> _EXERCISE DESCRIPTION_:
A complete answer lists every line of the material where the string "article" occurs.

> _GIVEN RECORDS_:
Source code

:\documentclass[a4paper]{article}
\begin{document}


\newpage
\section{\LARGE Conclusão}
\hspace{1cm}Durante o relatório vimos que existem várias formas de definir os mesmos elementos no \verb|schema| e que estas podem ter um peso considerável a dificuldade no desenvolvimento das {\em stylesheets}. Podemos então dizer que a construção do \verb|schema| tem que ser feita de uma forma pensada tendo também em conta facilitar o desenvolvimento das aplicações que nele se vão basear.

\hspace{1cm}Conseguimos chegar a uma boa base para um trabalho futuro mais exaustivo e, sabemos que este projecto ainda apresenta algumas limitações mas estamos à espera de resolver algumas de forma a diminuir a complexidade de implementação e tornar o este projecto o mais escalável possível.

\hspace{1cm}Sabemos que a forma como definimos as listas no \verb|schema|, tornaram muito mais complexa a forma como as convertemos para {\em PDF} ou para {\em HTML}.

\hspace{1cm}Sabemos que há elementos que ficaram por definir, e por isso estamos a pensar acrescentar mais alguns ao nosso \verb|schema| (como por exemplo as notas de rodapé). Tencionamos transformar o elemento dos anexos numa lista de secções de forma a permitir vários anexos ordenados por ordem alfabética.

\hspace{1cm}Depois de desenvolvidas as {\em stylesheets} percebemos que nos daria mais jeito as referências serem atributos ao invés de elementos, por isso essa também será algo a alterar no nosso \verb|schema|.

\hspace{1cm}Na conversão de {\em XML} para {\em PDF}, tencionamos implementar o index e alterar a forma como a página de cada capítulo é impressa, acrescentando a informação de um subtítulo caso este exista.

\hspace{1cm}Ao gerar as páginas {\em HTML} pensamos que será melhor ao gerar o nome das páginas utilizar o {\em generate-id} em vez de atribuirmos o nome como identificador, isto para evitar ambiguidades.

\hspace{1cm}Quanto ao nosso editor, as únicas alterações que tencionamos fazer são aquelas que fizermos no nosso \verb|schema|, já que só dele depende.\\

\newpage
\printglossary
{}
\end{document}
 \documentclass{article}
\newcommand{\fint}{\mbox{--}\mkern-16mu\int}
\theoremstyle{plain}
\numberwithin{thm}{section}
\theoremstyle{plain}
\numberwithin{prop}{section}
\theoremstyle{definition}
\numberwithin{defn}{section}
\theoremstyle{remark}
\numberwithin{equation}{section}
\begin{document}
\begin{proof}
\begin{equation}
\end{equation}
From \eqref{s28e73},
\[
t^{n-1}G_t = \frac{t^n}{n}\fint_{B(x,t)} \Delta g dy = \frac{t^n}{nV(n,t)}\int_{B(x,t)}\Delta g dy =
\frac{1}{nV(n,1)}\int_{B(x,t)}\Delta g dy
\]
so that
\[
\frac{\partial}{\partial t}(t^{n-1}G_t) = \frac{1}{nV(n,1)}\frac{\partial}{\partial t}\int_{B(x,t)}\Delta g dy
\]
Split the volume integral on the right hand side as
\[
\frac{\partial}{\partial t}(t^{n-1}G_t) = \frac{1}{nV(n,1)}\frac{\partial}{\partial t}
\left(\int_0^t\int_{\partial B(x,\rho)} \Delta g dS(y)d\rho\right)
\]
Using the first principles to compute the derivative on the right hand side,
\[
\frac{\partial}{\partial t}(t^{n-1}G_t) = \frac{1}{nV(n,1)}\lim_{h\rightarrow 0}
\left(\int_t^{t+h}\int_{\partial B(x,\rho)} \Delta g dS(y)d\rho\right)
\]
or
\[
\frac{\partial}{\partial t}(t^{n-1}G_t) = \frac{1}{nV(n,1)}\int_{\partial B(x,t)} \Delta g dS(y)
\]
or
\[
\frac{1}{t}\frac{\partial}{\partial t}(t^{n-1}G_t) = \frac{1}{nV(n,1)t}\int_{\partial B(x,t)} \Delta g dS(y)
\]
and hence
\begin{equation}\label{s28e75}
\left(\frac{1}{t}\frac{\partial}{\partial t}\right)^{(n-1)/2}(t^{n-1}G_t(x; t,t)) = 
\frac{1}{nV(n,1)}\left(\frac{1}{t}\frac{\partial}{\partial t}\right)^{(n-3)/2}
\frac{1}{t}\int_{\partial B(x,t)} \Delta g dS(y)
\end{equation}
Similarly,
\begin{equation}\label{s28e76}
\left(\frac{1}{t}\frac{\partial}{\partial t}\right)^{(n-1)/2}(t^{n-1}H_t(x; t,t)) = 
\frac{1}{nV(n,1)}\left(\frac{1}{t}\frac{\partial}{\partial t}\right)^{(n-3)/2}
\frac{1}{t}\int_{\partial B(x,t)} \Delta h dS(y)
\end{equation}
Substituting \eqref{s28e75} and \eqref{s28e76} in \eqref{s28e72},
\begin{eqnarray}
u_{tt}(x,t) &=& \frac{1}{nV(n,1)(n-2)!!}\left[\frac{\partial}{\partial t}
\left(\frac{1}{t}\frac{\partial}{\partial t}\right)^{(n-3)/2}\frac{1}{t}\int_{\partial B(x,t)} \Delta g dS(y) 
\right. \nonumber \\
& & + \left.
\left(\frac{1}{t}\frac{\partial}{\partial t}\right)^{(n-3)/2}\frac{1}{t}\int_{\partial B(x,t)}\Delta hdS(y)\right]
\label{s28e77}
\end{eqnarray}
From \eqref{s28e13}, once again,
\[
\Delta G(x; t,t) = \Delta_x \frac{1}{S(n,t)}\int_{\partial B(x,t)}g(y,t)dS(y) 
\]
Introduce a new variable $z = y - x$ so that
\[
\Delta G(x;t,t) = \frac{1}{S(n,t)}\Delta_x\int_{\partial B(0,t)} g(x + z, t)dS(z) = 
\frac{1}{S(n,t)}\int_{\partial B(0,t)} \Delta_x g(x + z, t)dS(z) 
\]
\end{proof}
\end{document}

> _SOLVED EXERCISE_:
:\documentclass[a4paper]{article}
 \documentclass{article}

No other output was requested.